==== Listed entries ====
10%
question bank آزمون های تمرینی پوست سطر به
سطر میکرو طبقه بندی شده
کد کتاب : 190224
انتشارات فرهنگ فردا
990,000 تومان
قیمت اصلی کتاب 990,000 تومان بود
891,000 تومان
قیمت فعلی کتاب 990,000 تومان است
====
==== Listed entries ====
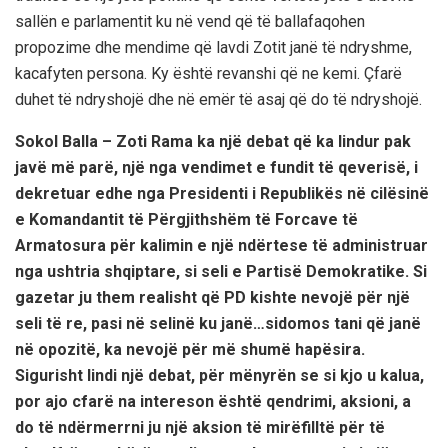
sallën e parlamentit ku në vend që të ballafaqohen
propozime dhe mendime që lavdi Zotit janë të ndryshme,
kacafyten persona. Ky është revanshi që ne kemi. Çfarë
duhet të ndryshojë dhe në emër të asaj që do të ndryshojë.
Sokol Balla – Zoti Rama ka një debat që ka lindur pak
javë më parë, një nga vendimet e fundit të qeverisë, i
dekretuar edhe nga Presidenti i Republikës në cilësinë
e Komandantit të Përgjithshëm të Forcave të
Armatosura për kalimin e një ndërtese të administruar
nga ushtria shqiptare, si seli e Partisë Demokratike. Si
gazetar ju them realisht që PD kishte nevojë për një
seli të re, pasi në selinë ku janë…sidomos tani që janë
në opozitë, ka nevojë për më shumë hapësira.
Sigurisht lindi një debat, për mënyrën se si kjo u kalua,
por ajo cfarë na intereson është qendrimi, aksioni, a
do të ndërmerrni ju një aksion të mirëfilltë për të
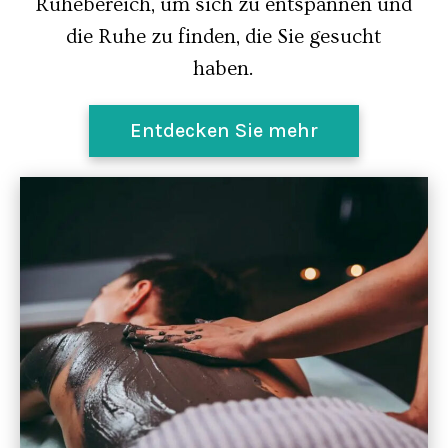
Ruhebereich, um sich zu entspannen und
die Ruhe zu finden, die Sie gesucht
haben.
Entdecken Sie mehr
====
Write out exactly the lines above between the one with "gazetar ju them" and the one with "Entdecken Sie mehr", inclusive, with pictures left out.

# Written solution
gazetar ju them realisht që PD kishte nevojë për një
seli të re, pasi në selinë ku janë…sidomos tani që janë
në opozitë, ka nevojë për më shumë hapësira.
Sigurisht lindi një debat, për mënyrën se si kjo u kalua,
por ajo cfarë na intereson është qendrimi, aksioni, a
do të ndërmerrni ju një aksion të mirëfilltë për të
Ruhebereich, um sich zu entspannen und
die Ruhe zu finden, die Sie gesucht
haben.
Entdecken Sie mehr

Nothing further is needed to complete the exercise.